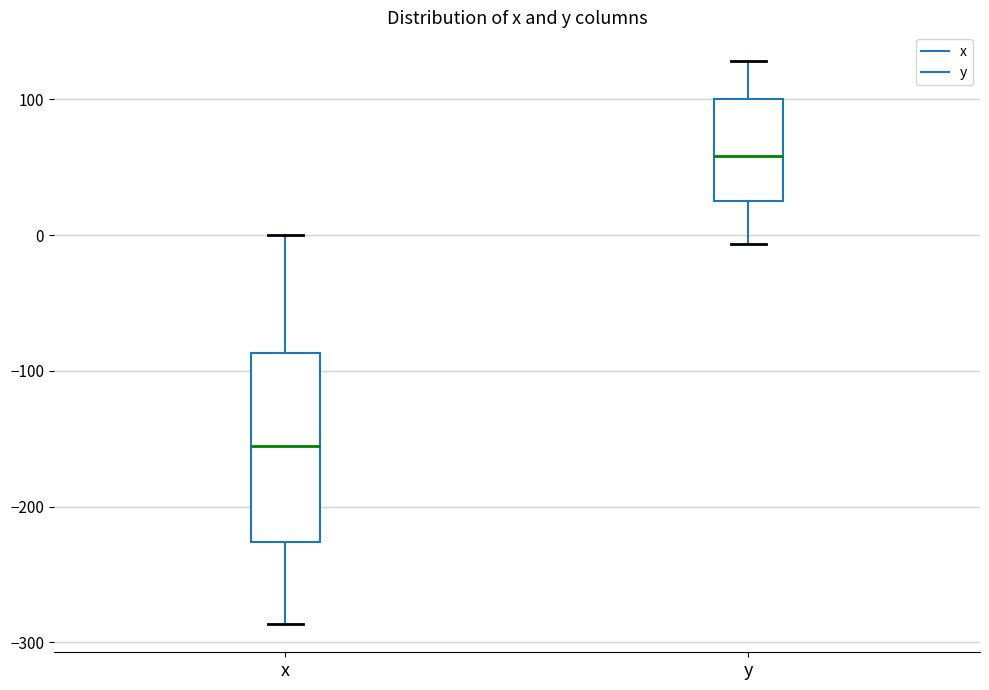

Which box's median line is the highest?

y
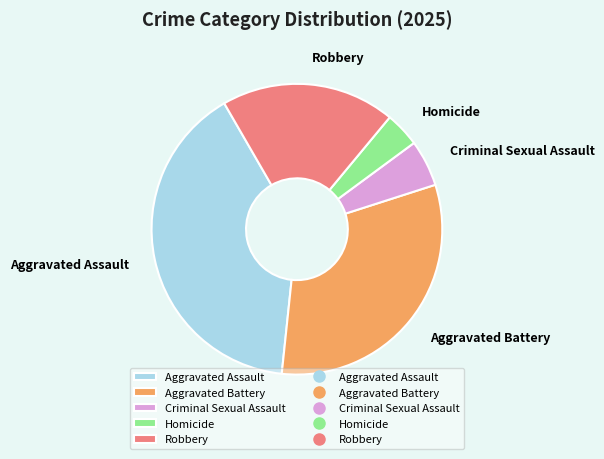

Is there any slice that represents more than half of the pie?

No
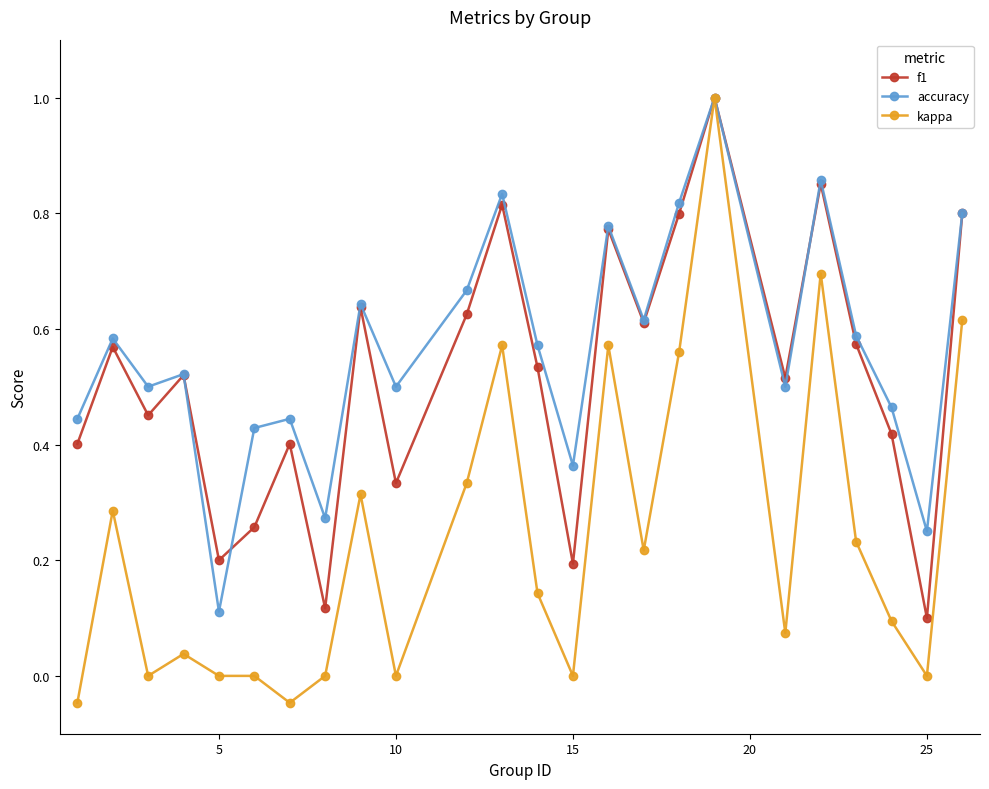

How many interior local peaks does the accuracy series have?

8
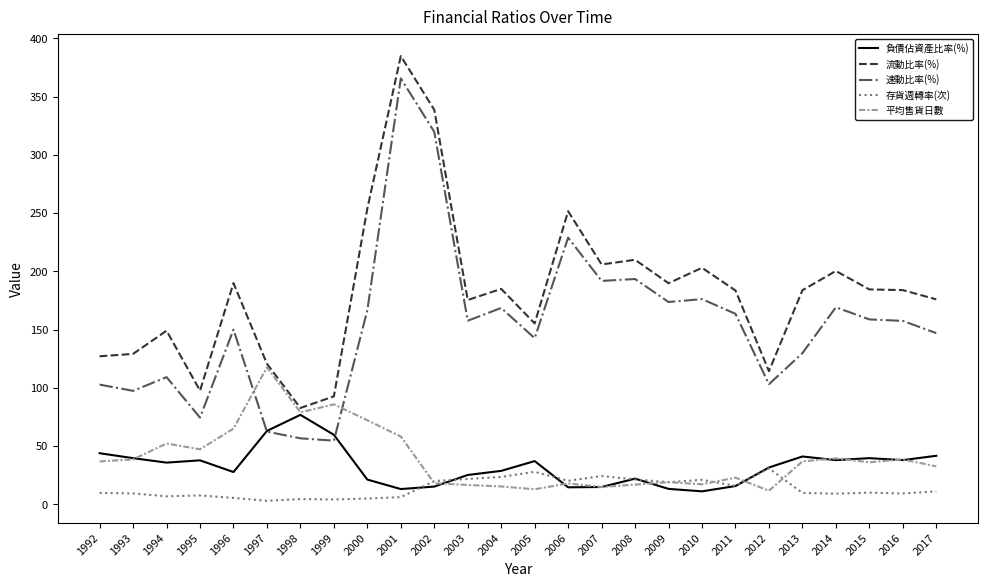

What is the minimum value for 流動比率(%)?

82.8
##########
Give the number of lines in the material above that contain the word "more". Reply with the number alone.

Your solution
1